La situación de las mujeres se ve determinada por extrañas condiciones: sometidas y protegidas a la vez, débiles y todopoderosas, son demasiado despreciadas y demasiado respetadas. En este caos de hábitos contradictorios, lo social se superpone a lo natural y no es fácil distinguirlos. Tan confuso estado de cosas es más estable de lo que parece; en general, las mujeres son lo que quieren ser; o resisten a los cambios, o los aplican a los mismos y únicos fines. La libertad de las mujeres de hoy, mayor o por lo menos más visible que en otros tiempos, no pasa de ser uno de los aspectos de la vida más fácil de las épocas de prosperidad; los principios, y aun los prejuicios de antaño, no se han visto mayormente afectados. Sinceros o no, los elogios oficiales y las Inscripciones funerarias continúan atribuyendo a nuestras matronas las mismas virtudes de industriosidad, recato y austeridad que se les exigía bajo la República. Por lo demás los cambios, reales o supuestos, no han modificado en nada la eterna licencia de las costumbres de las clases inferiores o la eterna mojigatería burguesa, y sólo el tiempo mostrará si son perdurables. La debilidad de las mujeres, como la de los esclavos, depende de su condición legal; su fuerza se desquita en las cosas menudas donde el poder que ejercen es casi ilimitado. Raras veces he visto casas donde no reinaran las mujeres; con frecuencia he visto reinar también al intendente, al cocinero o al liberto. En el orden financiero, siguen legalmente sometidas a una forma cualquiera de tutela, pero en la práctica, en cada tienda de la Suburra la vendedora de aves o la frutera es la que casi siempre manda en el mostrador. La esposa de Atiano administraba los bienes familiares con admirable capacidad de hombre de negocios. Las leyes deberían diferir lo menos posible de los usos; he acordado a la mujer una creciente libertad para administrar su fortuna, testar y heredar. Insistí para que ninguna doncella sea casada sin consentimiento: la violación legal es tan repugnante como cualquier otra. El matrimonio es la cuestión más importante de su vida: justo es que la resuelvan según su voluntad.

Parte de nuestros males proviene de que hay demasiados hombres vergonzosamente ricos o desesperadamente pobres. Hoy en día, por suerte, tiende a establecerse el equilibrio entre los dos extremos; las colosales fortunas de emperadores y libertos son cosa pasada; Trimalción y Nerón han muerto.
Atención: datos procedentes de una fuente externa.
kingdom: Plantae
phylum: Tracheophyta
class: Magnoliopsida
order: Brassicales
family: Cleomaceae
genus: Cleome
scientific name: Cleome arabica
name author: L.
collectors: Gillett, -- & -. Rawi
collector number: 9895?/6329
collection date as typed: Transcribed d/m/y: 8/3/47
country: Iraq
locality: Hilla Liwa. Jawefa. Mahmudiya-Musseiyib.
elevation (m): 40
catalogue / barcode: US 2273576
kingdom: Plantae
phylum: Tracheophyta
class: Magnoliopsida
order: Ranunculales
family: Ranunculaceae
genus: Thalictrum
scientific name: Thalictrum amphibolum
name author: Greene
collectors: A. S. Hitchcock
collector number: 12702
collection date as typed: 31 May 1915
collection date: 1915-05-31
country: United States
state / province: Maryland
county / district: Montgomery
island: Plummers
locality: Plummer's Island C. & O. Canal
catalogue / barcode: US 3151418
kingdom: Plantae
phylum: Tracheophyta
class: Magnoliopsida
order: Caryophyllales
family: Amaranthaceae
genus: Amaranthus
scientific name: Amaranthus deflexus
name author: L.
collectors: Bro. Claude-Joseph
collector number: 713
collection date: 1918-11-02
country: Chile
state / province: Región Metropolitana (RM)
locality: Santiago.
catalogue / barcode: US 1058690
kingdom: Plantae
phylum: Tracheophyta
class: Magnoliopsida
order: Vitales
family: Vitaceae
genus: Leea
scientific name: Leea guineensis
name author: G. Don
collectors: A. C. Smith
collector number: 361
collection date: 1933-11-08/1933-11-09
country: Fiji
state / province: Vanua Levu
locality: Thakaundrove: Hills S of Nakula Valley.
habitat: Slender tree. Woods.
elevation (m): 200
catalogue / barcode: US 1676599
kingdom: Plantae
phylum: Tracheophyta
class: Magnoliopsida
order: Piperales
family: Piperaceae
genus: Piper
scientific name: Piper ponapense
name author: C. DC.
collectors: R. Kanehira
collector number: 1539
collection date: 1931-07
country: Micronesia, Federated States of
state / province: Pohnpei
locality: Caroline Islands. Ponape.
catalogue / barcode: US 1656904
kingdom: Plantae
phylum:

Pero un inteligente reajuste económico del mundo está todavía por hacerse. Cuando subí al poder renuncié a las contribuciones voluntarias ofrecidas al emperador por las ciudades, y que no son más que un robo disfrazado. Te aconsejo que también renuncies a ellas cuando te llegue el día. La anulación completa de las deudas de los particulares al Estado era una medida más osada, pero igualmente necesaria para hacer tabla rasa después de diez años de economía de guerra. Nuestra moneda se ha devaluado peligrosamente a lo largo de un siglo, y sin embargo la eternidad de Roma está tasada por nuestras monedas de oro; preciso es, entonces, devolverles su valor y su peso, sólidamente respaldados en las cosas. Nuestras tierras se cultivan al azar; tan sólo dos distritos privilegiados —Egipto, el África, la Toscana y algunos otros— han sabido crear comunidades campesinas que conocen a fondo el cultivo del trigo o de la vid. Una de mis preocupaciones consistía en sostener esa clase, que me proporcionaría instructores destinados a las poblaciones rurales más primitivas o más rutinarias. Acabé con el escándalo de las tierras dejadas en barbecho por los grandes propietarios indiferentes al bien público; a partir de ahora, todo campo no cultivado durante cinco años pertenece al agricultor que se encarga de aprovecharlo. Lo mismo puedo decir de las explotaciones mineras. La mayoría de nuestros ricos hacen enormes donaciones al Estado, a las instituciones públicas y al príncipe. Muchos lo hacen por interés, algunos por virtud, y casi todos salen ganando con ello. Pero yo hubiese querido que su generosidad no asumiera la forma de la limosna ostentosa, y que aprendieran a aumentar sensatamente sus bienes en interés de la comunidad, así como hasta hoy lo han hecho para enriquecer a sus hijos. Guiado por este principio, tomé en mano propia la gestión del dominio imperial; nadie tiene derecho a tratar la tierra como trata el avaro su hucha llena de oro.